L’auto stop ou le piment du voyage

IMG_20191025_121526737Le sourire aux lèvres, j’affiche un air sympathique et assuré, regardant chaque conducteur dans les yeux, je maintiens la pancarte tour du monde bien à vue. Antoine à mes côtes lève le pouce déterminé. L’emplacement est idéal : Montpellier sortie sud, à la sortie d’un rond point gigantesque qui brasse plus de 20 voitures a la minute. Pourtant déjà une heure que nous faisons du stop, les conducteurs et leurs passagers nous font des signes amicaux et des sourires…mais aucune voiture ne s’arrête. Après une heure et demi de pouce levé nous capitulons, allons chercher une connexion Internet, réservons une  chambre d’hôte pour la nuit et réservons un covoiturage pour Carcassonne le lendemain. Cette fois-ci le stop a peu marché à notre grand étonnement, c’était la première fois que nous essayons en couple. Antoine a au moins 10 000 km d’auto stop au compteur et moi au moins 6000 km. Nous sommes des adeptes de ce moyen de transport, d’ailleurs c’était une évidence de le privilégier durant notre long voyage au travers les continents.
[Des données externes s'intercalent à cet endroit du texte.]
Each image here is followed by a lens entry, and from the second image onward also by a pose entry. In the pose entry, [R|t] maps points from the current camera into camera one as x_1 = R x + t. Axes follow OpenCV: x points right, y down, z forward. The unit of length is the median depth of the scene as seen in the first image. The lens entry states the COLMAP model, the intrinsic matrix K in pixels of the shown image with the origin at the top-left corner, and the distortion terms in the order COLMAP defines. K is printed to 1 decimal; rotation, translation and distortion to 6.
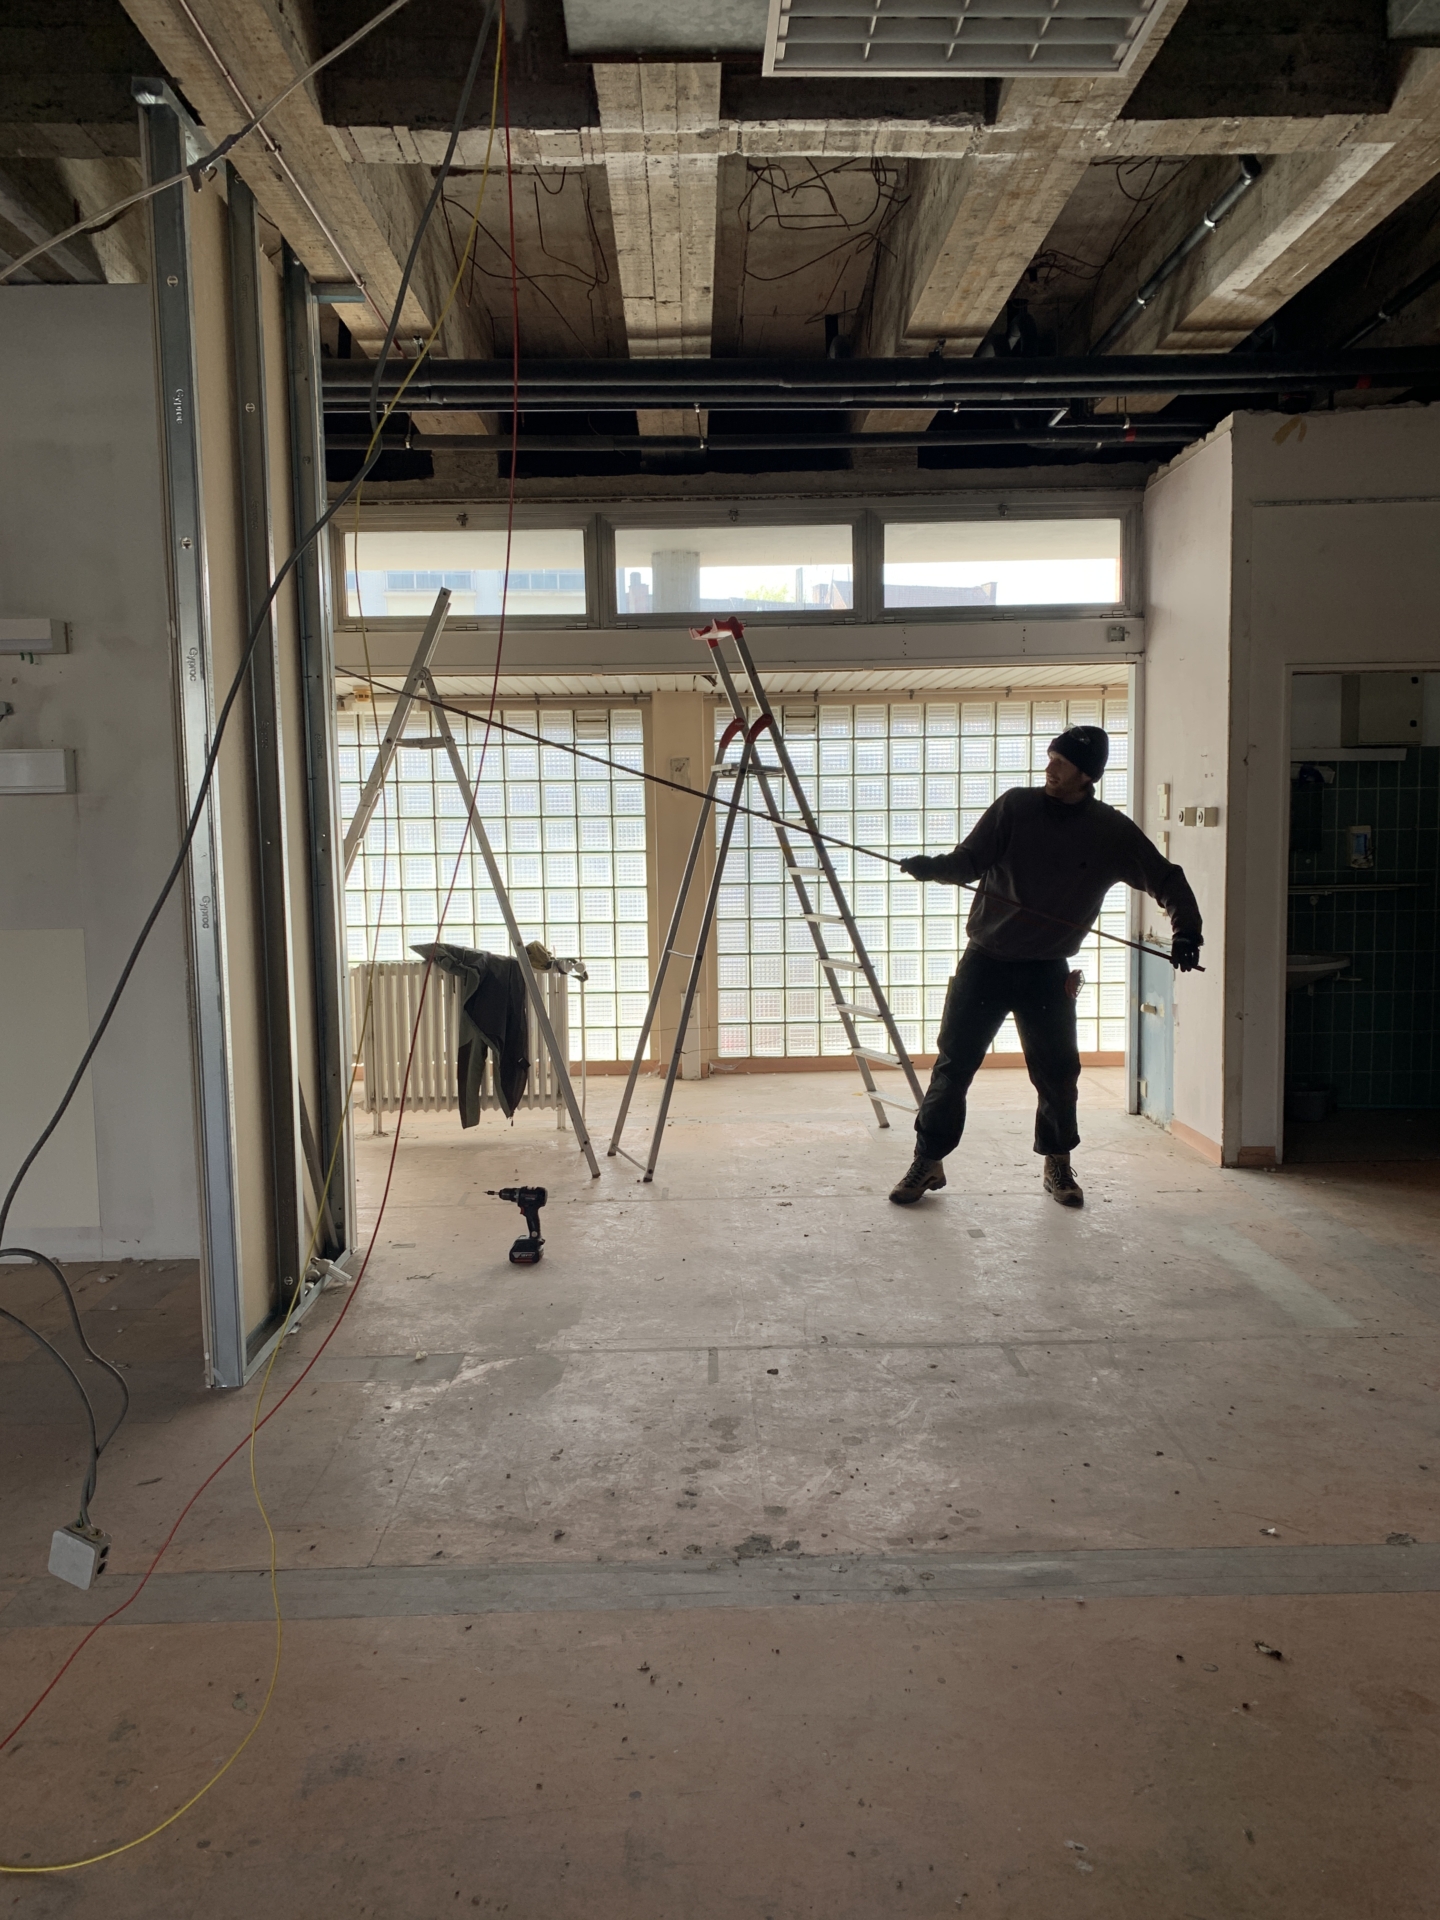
lens RADIAL K [[1463.2, 0, 753.7], [0, 1463.2, 967.2], [0, 0, 1]] dist [0.055196, -0.087876]
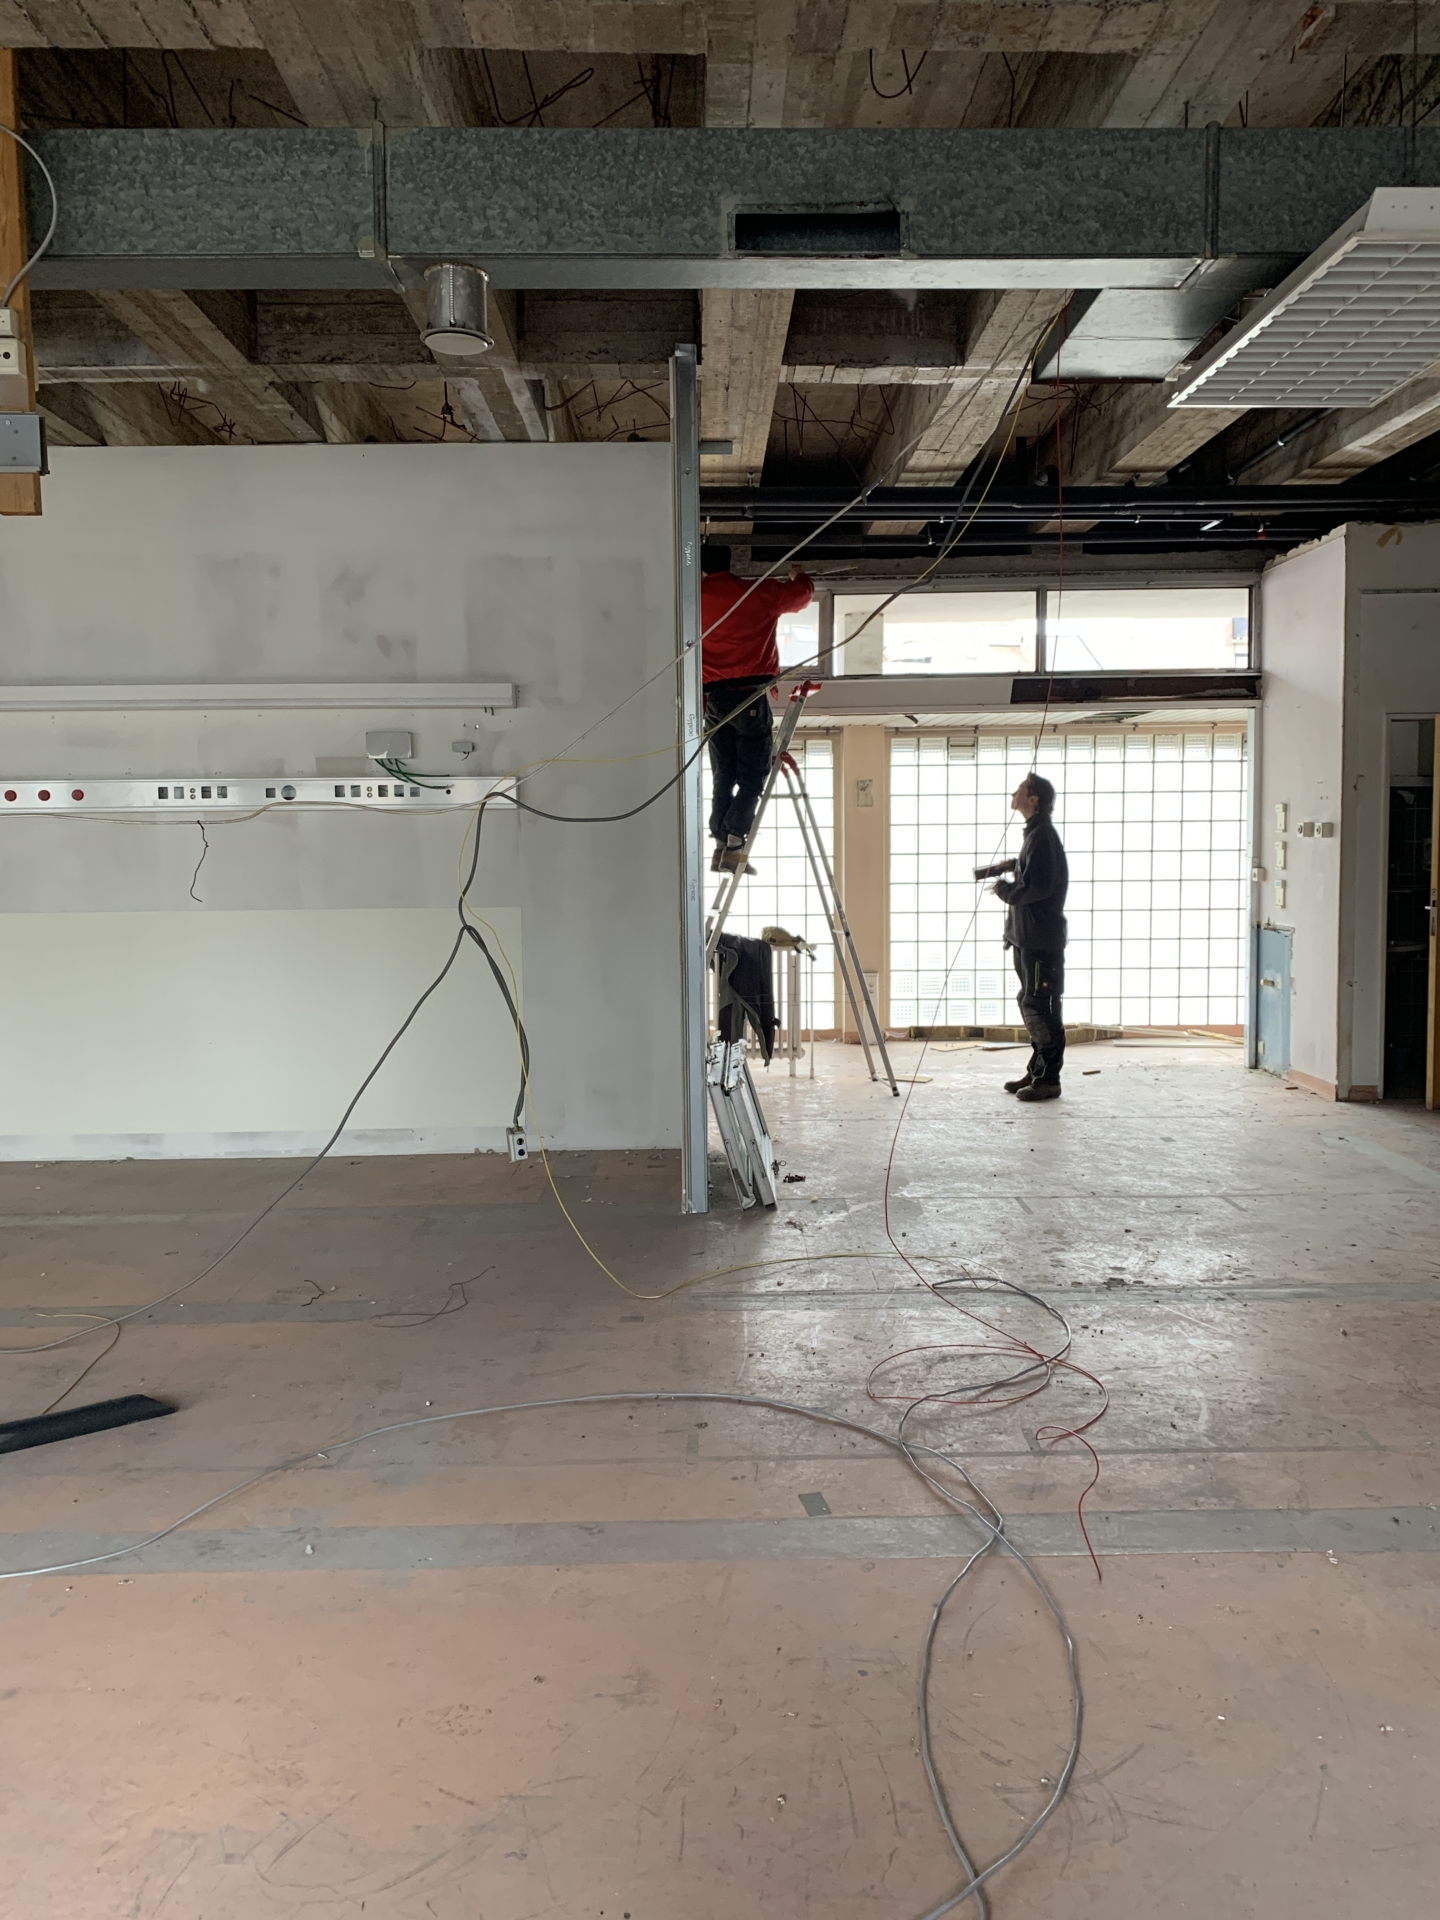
lens RADIAL K [[1459.1, 0, 720.0], [0, 1459.1, 960.0], [0, 0, 1]] dist [0.006418, -0.075151]
pose [[0.999684, 0.006341, -0.024317, -0.198964], [-0.006689, 0.999876, -0.014243, 0.035312], [0.024224, 0.014401, 0.999603, -0.302622]]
Aucune garantie n’existe quant à votre heure d’arrivée ni même votre jour d’arrivée à destination, laissez tomber les équations mathématiques et les intuitions fumeuses. Vous n’aurez pas de garanties sur votre trajet ou bien est-ce que votre conducteur va vous déposer sur la bonne route? ne s’est-il pas planté?  Par contre vous n’échapperez pas à la bienveillance d’une personne qui fera un détours de plusieurs kilomètres pour vous avancer, une autre vous offrira le déjeuner, une autre vous achètera un billet de train, et avec d’autres vous partagerez des tranches de rigolades (histoires vécues). Au delà des économies réalisées l’auto stop apporte une note résolument aventurière avec ses surprises, on ne s’ennuie jamais, ça pimente les mémoires de voyages.
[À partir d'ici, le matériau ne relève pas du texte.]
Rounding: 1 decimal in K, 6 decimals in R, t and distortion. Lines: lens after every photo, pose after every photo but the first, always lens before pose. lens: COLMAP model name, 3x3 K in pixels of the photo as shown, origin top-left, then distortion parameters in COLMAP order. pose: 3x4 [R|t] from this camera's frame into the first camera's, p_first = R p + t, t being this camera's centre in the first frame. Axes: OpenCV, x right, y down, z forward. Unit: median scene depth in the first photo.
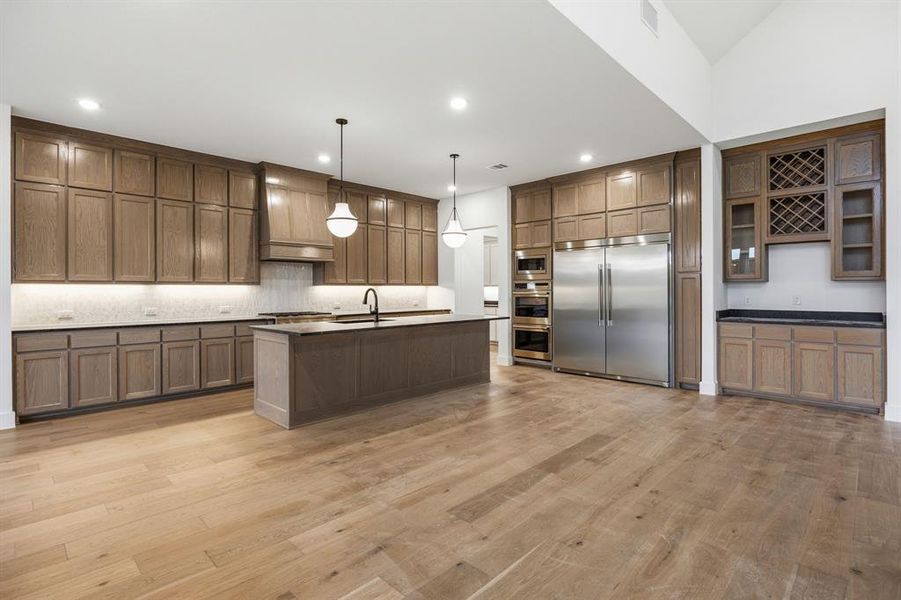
lens RADIAL K [[439.2, 0, 445.2], [0, 439.2, 291.8], [0, 0, 1]] dist [-0.011253, 0.000260]
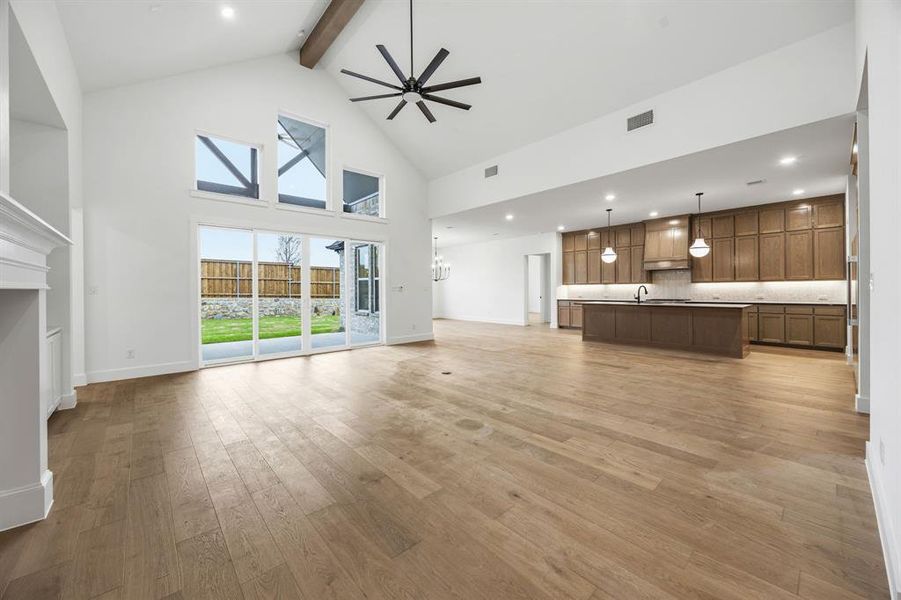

IMG_20191021_094548919Revenons quelques jours en arrière à Cognac notre première étape du tour du monde. La première journée nous avons réalisés 550km et depuis plus rien, impossible de décoller du bord des routes et ce après plusieurs tentatives dans différentes villes. Montpellier sera notre dernier essai en France. Nous sommes donc arrivés en Espagne par covoiturage et selon nos dires le stop marcherai moins bien dans ce pays. Nous ferrons de nouvelles tentatives de stop après l’Europe, nos essais infructueux en France nous ont fait perdre deux jours, nous sommes attendus au Maroc et ne prendrons pas le risque de créer un retard. De plus, le stop est économique quand il marche mais quand il échoue il peux coûter cher, il faudra trouver internet pour réserver un hébergement et un transport à la dernière minute, les prix sont élevés et les disponibilités incertaines, nous risquons de passer d’une aventure pimenté a une aventure qui brûle carrément le porte monnaie, ce n’est pas le but. Nous décidons alors de traverser la péninsule Iberique en covoiturage ou en bus, nous ferons le choix du transport majoritairement en fonction de son prix.

Bilan en France: le stop n’a que très légèrement marché pour nous, c’est dire à quel point nous étions déçus, nous nous sommes même demandé si le stop était mort, l’est-il?